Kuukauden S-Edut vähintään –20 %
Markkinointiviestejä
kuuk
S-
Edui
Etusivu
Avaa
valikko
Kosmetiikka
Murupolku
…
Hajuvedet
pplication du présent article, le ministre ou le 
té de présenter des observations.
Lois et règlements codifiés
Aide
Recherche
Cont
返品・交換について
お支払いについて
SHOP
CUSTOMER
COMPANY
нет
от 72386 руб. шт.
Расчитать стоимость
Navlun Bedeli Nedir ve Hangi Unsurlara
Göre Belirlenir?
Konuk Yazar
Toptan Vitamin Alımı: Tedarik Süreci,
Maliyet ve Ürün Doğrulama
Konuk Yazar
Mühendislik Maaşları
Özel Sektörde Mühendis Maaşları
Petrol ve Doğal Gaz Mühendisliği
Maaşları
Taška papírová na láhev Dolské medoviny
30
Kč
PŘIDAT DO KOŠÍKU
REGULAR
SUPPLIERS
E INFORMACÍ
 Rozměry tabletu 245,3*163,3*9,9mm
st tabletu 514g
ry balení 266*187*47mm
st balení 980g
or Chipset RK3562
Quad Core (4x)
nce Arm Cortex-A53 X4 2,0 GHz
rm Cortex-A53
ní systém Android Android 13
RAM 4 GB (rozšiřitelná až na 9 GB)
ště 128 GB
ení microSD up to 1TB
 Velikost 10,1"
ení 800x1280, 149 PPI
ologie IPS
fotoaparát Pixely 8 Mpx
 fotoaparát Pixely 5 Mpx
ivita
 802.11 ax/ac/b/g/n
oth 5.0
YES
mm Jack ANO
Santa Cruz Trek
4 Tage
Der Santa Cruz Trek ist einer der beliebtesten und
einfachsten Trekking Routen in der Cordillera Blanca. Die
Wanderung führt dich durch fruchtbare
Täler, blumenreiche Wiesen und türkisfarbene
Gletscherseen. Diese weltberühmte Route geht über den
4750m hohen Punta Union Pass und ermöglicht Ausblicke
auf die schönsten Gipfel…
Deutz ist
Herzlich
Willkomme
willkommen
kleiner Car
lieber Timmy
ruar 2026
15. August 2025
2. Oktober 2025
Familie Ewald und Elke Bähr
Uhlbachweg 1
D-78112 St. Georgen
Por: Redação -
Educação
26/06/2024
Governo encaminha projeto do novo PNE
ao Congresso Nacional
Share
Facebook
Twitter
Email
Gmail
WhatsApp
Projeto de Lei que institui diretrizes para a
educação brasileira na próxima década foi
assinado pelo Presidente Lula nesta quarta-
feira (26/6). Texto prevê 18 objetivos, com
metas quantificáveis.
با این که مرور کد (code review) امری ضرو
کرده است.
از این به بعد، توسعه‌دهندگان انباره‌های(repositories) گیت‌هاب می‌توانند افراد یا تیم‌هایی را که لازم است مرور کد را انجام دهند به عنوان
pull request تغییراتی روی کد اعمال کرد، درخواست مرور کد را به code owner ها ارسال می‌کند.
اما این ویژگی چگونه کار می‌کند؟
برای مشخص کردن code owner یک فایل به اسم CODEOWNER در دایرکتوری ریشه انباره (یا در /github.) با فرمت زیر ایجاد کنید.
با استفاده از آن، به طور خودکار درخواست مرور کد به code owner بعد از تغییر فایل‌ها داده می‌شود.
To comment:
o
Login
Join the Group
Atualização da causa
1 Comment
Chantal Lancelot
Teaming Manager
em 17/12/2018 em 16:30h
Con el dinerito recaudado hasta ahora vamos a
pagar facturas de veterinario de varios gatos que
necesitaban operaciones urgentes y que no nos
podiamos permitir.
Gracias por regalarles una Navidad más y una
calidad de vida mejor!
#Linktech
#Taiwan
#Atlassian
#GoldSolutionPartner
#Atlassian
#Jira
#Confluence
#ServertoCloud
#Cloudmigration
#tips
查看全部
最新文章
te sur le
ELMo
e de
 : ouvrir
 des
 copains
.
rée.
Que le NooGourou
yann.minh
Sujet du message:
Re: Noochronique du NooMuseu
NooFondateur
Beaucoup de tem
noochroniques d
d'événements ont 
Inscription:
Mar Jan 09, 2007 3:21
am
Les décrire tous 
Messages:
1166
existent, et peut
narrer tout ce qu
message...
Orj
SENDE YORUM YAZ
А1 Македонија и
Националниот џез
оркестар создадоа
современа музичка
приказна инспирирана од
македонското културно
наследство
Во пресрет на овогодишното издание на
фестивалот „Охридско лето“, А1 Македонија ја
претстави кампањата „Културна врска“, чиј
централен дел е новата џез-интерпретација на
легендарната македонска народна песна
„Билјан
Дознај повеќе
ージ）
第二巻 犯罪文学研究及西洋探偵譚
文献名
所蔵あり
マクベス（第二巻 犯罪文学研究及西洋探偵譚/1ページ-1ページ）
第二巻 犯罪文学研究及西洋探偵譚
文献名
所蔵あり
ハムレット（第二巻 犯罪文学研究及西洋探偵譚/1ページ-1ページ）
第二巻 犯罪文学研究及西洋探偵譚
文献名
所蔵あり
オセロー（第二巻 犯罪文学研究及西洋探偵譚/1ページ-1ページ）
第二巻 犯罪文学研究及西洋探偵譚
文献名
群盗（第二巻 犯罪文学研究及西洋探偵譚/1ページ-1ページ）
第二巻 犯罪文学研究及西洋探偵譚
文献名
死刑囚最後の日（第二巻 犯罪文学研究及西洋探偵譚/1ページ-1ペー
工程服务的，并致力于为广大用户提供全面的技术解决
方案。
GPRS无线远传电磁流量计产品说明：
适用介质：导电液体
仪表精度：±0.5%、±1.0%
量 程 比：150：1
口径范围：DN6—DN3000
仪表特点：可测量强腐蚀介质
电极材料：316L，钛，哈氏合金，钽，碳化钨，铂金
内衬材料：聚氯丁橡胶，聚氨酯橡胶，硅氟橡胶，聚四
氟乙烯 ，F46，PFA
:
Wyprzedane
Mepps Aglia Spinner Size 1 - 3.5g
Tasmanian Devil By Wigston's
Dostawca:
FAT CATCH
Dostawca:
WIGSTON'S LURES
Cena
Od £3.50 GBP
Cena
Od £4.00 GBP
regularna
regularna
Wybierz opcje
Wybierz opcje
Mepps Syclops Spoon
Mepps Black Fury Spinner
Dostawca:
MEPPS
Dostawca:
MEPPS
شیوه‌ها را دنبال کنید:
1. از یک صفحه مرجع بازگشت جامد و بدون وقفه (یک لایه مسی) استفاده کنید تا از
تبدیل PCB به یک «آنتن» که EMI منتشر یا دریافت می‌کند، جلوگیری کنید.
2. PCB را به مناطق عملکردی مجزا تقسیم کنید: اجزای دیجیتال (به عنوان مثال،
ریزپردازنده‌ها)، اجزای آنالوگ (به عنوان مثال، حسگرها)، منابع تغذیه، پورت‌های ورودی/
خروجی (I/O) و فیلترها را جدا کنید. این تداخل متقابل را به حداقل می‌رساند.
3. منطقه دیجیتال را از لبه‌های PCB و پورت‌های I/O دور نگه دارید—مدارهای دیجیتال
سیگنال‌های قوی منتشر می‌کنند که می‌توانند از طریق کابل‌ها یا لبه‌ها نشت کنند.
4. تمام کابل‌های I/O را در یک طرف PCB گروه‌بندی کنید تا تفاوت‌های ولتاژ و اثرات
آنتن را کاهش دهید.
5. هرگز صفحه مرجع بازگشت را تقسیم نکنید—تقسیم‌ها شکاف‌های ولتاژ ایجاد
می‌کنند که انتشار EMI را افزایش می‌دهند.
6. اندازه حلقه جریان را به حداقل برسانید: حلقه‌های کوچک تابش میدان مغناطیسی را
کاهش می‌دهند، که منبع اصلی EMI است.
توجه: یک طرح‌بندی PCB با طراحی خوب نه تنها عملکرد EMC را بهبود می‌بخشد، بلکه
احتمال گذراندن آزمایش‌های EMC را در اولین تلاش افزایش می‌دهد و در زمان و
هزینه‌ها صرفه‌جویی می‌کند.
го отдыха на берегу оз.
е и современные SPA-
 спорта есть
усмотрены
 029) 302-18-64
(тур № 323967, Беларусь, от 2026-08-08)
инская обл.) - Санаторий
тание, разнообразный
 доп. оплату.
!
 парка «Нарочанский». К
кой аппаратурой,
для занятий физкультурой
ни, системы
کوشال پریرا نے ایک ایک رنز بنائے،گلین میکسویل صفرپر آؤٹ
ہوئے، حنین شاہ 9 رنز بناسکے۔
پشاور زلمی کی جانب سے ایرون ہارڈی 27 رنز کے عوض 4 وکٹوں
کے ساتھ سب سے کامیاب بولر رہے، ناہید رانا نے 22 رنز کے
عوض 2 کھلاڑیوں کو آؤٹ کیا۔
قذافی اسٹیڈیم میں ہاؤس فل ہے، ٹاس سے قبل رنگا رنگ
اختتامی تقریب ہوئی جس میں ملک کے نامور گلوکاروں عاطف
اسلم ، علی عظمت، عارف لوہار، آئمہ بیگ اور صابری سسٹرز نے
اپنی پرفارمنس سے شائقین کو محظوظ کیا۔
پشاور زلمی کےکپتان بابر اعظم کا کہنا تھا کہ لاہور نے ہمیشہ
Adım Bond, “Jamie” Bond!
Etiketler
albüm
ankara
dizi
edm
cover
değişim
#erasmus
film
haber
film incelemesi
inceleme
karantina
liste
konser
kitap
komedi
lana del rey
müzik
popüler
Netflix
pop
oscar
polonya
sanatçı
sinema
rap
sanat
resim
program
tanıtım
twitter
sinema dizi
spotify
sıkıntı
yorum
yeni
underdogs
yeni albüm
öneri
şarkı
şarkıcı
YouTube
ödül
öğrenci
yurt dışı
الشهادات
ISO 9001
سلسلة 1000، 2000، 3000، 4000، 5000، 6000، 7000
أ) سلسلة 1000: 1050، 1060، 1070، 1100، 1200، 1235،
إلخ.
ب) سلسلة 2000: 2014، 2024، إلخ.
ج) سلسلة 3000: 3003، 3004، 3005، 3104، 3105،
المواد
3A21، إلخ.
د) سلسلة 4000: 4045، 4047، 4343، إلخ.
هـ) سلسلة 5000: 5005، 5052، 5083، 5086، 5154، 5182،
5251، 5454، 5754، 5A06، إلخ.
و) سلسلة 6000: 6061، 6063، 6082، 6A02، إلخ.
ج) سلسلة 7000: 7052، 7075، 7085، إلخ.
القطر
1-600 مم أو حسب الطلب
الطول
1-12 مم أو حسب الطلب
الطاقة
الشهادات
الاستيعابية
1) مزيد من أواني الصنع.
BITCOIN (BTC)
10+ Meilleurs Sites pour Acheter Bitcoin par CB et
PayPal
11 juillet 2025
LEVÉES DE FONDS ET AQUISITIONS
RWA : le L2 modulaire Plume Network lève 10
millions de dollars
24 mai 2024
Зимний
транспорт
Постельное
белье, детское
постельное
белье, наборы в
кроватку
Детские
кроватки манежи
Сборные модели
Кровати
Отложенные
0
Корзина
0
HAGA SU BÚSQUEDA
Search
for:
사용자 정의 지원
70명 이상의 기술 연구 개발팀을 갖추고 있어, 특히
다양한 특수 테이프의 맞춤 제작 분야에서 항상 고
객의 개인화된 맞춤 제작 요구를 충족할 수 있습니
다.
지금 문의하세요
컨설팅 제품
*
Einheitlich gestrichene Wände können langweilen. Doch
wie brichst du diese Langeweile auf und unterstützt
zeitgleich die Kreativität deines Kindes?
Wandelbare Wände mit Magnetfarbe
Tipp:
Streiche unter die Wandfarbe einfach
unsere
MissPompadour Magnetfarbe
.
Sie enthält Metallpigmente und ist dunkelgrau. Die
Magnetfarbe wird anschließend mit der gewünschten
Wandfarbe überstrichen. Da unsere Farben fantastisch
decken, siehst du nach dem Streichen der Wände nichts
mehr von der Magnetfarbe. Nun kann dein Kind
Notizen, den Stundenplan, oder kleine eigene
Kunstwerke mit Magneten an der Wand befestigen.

**********

:: Task prompt ::
Can you copy, character for character, every line from the very first one above down to and including the line that holds "Расчитать стоимость"?

:: Task answer ::
Kuukauden S-Edut vähintään –20 %
Markkinointiviestejä
kuuk
S-
Edui
Etusivu
Avaa
valikko
Kosmetiikka
Murupolku
…
Hajuvedet
pplication du présent article, le ministre ou le 
té de présenter des observations.
Lois et règlements codifiés
Aide
Recherche
Cont
返品・交換について
お支払いについて
SHOP
CUSTOMER
COMPANY
нет
от 72386 руб. шт.
Расчитать стоимость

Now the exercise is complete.